What you need to do:
Look for the word "lung" in the data below, and copy every line that holds it.
====== Provided data ======
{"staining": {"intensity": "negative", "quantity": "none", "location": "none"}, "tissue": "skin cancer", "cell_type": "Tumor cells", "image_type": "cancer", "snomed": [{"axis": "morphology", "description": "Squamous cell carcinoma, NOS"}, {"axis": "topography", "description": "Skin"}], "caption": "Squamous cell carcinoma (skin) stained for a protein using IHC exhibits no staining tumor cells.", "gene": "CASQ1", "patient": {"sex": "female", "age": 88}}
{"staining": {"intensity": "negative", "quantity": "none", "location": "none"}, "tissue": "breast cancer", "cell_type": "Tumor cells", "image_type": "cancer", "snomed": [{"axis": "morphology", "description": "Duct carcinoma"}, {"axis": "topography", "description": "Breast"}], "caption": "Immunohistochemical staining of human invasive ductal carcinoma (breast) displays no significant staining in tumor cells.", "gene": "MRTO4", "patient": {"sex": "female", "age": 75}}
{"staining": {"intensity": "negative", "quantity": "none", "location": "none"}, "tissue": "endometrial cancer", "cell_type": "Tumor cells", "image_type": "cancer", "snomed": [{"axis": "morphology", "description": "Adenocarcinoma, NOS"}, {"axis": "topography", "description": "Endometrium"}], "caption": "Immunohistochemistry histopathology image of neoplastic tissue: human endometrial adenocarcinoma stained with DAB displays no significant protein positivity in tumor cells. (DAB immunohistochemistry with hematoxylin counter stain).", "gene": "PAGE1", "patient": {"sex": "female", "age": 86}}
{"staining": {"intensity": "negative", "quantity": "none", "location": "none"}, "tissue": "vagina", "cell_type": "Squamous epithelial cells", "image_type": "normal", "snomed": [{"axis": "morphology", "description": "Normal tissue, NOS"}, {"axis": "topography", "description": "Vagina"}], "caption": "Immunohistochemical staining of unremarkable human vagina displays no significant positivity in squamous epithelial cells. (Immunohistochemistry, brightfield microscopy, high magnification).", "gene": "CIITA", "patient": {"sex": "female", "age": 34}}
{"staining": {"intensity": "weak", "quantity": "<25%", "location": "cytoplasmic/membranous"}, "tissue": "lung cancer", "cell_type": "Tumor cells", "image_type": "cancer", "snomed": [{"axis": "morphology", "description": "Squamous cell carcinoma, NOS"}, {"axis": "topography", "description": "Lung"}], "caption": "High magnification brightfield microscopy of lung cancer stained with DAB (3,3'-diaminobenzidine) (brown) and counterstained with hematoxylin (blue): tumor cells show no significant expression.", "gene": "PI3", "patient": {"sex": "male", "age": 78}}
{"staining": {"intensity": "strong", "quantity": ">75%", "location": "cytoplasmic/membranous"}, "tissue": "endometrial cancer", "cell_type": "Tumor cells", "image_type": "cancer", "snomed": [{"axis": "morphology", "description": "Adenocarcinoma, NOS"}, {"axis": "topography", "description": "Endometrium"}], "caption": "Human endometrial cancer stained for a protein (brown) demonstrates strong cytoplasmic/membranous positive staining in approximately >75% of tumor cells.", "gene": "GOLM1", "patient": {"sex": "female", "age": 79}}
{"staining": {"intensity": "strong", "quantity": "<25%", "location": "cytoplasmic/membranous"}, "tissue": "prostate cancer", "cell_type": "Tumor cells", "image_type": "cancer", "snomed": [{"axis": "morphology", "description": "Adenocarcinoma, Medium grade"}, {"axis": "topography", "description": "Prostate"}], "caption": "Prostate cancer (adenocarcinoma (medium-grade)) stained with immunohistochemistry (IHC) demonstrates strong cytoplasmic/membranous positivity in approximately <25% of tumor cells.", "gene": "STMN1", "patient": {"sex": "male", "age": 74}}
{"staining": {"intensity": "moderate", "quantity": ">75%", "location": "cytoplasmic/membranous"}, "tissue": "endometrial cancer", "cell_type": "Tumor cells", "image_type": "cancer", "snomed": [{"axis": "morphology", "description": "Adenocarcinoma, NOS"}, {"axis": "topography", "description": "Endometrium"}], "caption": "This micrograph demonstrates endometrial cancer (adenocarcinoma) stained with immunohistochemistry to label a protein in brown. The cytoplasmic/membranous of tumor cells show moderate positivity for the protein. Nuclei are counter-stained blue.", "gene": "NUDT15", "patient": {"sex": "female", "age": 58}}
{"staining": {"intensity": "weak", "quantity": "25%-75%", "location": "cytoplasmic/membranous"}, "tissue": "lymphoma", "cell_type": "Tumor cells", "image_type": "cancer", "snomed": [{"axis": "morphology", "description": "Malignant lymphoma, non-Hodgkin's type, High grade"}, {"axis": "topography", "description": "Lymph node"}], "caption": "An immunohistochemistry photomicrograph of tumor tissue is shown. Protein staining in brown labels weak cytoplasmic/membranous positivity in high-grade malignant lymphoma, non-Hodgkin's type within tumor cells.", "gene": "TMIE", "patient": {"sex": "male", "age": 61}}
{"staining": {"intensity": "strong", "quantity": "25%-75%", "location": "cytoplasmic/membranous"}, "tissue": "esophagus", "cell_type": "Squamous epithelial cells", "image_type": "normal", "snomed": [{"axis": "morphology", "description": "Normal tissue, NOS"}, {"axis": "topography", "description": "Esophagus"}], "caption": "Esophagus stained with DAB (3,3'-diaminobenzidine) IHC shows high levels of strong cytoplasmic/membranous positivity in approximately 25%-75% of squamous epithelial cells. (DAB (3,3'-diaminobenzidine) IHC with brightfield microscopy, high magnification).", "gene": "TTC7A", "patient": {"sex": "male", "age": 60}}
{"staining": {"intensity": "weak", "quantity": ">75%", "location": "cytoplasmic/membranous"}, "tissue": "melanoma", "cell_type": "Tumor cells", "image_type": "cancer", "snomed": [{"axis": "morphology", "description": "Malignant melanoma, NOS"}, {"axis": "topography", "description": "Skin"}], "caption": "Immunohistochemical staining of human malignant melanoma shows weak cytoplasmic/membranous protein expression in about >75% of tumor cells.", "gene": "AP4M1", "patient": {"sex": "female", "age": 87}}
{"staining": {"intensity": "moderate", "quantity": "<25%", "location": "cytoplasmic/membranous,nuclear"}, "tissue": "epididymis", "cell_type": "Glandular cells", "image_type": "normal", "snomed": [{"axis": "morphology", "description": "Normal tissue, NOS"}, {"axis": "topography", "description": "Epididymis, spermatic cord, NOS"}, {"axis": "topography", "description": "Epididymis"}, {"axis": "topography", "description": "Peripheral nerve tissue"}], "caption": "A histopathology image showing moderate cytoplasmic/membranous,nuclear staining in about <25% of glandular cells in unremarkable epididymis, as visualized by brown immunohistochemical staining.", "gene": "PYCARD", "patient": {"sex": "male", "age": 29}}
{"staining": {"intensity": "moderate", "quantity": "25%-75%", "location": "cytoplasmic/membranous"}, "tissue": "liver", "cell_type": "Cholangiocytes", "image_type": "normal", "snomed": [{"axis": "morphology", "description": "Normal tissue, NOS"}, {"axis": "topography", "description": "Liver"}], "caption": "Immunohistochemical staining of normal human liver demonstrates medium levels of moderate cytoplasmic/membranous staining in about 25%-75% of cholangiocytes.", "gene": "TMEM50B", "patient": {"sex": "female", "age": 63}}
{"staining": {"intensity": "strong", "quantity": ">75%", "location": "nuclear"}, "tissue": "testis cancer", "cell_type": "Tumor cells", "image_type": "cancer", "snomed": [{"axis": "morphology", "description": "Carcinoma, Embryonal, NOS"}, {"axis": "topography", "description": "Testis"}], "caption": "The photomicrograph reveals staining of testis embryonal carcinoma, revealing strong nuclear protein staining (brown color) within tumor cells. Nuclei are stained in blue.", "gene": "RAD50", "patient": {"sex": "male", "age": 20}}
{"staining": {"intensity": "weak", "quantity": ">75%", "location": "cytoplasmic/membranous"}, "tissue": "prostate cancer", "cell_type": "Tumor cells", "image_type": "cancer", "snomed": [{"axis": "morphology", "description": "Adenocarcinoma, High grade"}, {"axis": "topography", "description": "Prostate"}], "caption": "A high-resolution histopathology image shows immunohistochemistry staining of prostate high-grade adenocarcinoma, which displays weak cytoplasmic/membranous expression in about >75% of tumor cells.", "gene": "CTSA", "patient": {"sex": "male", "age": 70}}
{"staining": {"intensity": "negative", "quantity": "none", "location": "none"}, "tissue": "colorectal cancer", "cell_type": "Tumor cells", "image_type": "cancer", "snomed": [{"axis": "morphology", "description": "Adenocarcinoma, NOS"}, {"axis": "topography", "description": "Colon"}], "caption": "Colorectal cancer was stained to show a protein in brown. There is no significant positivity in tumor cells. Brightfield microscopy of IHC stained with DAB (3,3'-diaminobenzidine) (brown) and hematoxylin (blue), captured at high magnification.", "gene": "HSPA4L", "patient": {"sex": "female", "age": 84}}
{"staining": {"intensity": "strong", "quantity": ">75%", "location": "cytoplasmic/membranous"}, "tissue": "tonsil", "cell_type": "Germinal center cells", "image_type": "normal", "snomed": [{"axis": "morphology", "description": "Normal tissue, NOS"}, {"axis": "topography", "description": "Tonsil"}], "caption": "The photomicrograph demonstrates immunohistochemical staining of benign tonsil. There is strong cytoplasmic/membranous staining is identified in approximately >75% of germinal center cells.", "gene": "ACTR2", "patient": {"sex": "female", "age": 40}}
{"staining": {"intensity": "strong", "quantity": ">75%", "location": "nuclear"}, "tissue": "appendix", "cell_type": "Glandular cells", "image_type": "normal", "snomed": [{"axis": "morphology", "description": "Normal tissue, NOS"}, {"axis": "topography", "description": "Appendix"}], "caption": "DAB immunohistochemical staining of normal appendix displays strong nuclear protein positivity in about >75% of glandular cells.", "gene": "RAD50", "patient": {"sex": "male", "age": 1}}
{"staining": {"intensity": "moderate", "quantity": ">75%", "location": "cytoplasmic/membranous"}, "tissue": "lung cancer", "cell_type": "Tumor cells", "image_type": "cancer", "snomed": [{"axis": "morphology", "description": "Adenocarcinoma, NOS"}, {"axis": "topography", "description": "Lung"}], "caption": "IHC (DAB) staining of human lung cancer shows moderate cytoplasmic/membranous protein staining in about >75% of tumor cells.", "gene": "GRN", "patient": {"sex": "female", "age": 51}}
======
Problem solution:
{"staining": {"intensity": "weak", "quantity": "<25%", "location": "cytoplasmic/membranous"}, "tissue": "lung cancer", "cell_type": "Tumor cells", "image_type": "cancer", "snomed": [{"axis": "morphology", "description": "Squamous cell carcinoma, NOS"}, {"axis": "topography", "description": "Lung"}], "caption": "High magnification brightfield microscopy of lung cancer stained with DAB (3,3'-diaminobenzidine) (brown) and counterstained with hematoxylin (blue): tumor cells show no significant expression.", "gene": "PI3", "patient": {"sex": "male", "age": 78}}
{"staining": {"intensity": "moderate", "quantity": ">75%", "location": "cytoplasmic/membranous"}, "tissue": "lung cancer", "cell_type": "Tumor cells", "image_type": "cancer", "snomed": [{"axis": "morphology", "description": "Adenocarcinoma, NOS"}, {"axis": "topography", "description": "Lung"}], "caption": "IHC (DAB) staining of human lung cancer shows moderate cytoplasmic/membranous protein staining in about >75% of tumor cells.", "gene": "GRN", "patient": {"sex": "female", "age": 51}}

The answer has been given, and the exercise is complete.